# [ФРАГМЕНТ ТЕКСТА]
Упадок морали проявлялся в снисходительном отношении к преступным деяниям. В своём выступлении 13 апреля 1926 года Сталин с горькой иронией говорил: «Есть воровство стыдливое, скрытое, и есть воровство смелое, «весёлое», как говорят об этом в печати. Недавно я читал в «Комсомольской правде» заметку Окунева о «весёлом» воровстве. Был, оказывается, этакий фертик, молодой человек с усиками, который весело воровал в одном из наших учреждений, воровал он систематически, не покладая рук, и воровал всегда удачно. Заслуживает тут внимание не столько сам вор, сколько тот факт, что окружающая публика, зная о воре, не только не боролась с ним, а, напротив, не прочь была хлопать его по плечу и хвалить его за ловкость, ввиду чего вор стал в глазах публики своего рода героем... Когда ловят шпиона или изменника, негодование публики не знает границ, она требует расстрела. А когда вор орудует на глазах у всех, расхищая государственное добро, окружающая публика ограничивается смешками и похлопыванием по плечу. Между тем ясно, что вор, расхищающий народное добро и подкапывающийся под интересы народного хозяйства, есть тот же шпион и предатель, если не хуже... Таких воров у нас сотни и тысячи. Всех не изведёшь с помощью ГПУ».
Сталин призывал «вести систематическую борьбу с воровством, с так называемым «весёлым» воровством в органах нашего государства, в кооперации, в профсоюзах и т.д.».
Работает ли госаппарат честно или лихоимствует?
Решающую роль в борьбе против воровства должны были сыграть государственные служащие. 17 июня 1924 года в своём докладе на курсах секретарей укомов при ЦК РКП(б) «Об итогах XIII съезда РКП(б)» И.В. Сталин говорил: «Работает ли госаппарат честно, или лихоимствует; проводит ли он экономию в расходах, или расточает народное достояние; фальшивит ли он в работе, или служит государству верой и правдой; является ли он обузой для трудящихся, или организацией помощи трудящимся; насаждает ли идею пролетарской законности, или развращает сознание населения в духе отрицания этой идеи... — все эти вопросы не могут не иметь решающего значения для партии и социализма».

# [ЗАДАНИЕ 1]
Ответьте по тексту о борьбе с воровством:
(а) В какой газете Сталин прочитал заметку о «весёлом» воровстве?
(б) Какого числа Сталин выступил с докладом «Об итогах XIII съезда РКП(б)»?
(в) Чего, по словам Сталина, требует публика, когда ловят шпиона или изменника?
# [ЗАДАНИЕ 2]
Продолжите текст о борьбе с воровством в госаппарате, начав сразу после его последнего предложения.

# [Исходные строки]

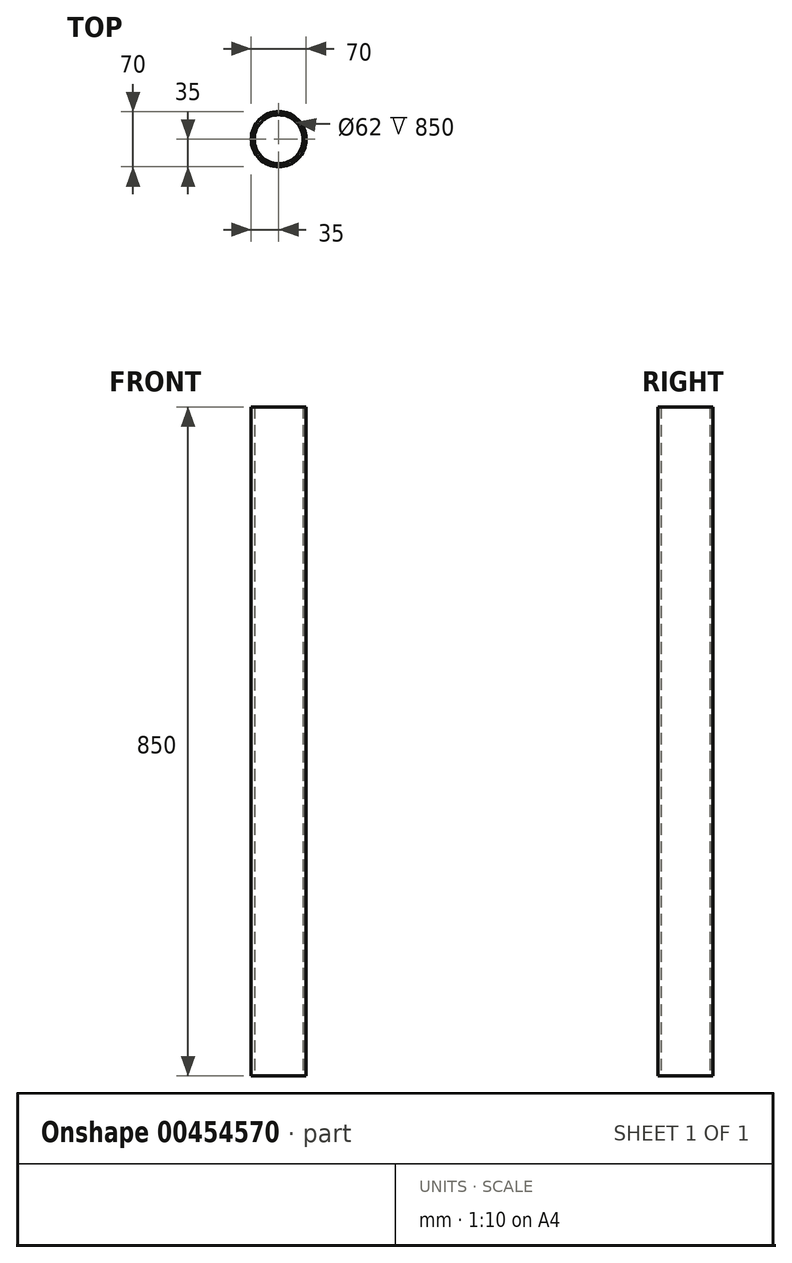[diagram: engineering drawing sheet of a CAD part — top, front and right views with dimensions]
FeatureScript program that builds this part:
annotation { "Feature Type Name" : "Feature", "Feature Type Description" : "" }
export const myFeature = defineFeature(function(context is Context, id is Id, definition is map)
    precondition{}
    {
        {
            var Q0;
            Q0=qCreatedBy(makeId("Front.planeOp"),FACE);
            var sketch = newSketch(context, id + "F0", { "sketchPlane" : qUnion([Q0])});
            skLineSegment(sketch, "E0", {"start": v(0, 0) * mm, "end": v(0, 35.16) * mm, "construction": true});
            skLineSegment(sketch, "E1", {"start": v(31, 0) * mm, "end": v(35, 0) * mm});
            skLineSegment(sketch, "E2", {"start": v(35, 0) * mm, "end": v(35, 850) * mm});
            skLineSegment(sketch, "E3", {"start": v(35, 850) * mm, "end": v(31, 850) * mm});
            skLineSegment(sketch, "E4", {"start": v(31, 850) * mm, "end": v(31, 0) * mm});
            skSolve(sketch);
        }
        {
            var Q0;
            Q0 = qSketchRegion(id + "F0", true);
            var Q1;
            Q1=sQuery(id+"F0.wireOp",EDGE,"E0");
            revolve(context, id + "F1", {"entities" : qUnion([Q0]), "axis" : qUnion([Q1]), "revolveType" : RevolveType.FULL});
        }
    });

# [РЕЗУЛЬТАТ УПРАЖНЕНИЯ 1]
(а) В «Комсомольской правде».
(б) 17 июня 1924 года.
(в) Расстрела.

# [РЕЗУЛЬТАТ УПРАЖНЕНИЯ 2]
Однако среди советских государственных служащих были такие, кто злоупотреблял своим положением. Возмущаясь расточительством при расходовании государственных средств, Сталин в 1926 году говорил: «У нас царит теперь разгул, вакханалия всякого рода празднеств, торжественных собраний, юбилеев, открытий памятников и т.д. Десятки и сотни тысяч рублей ухлопываются на эти «дела». При этом Сталин замечал: «Знаменательнее всего то, что у беспартийных замечается иногда более бережное отношение к средствам нашего государства, чем у партийных. Коммунист действует в таких случаях смелее и решительнее... Объясняется это, пожалуй, тем, что коммунист иногда считает законы, государство и т.п. вещи делом семейным. Именно поэтому иному коммунисту не стоит большого труда перешагнуть, наподобие свиньи (извиняюсь, товарищи, за выражение), в огород государства и хапнуть там или показать свою щедрость за счёт государства».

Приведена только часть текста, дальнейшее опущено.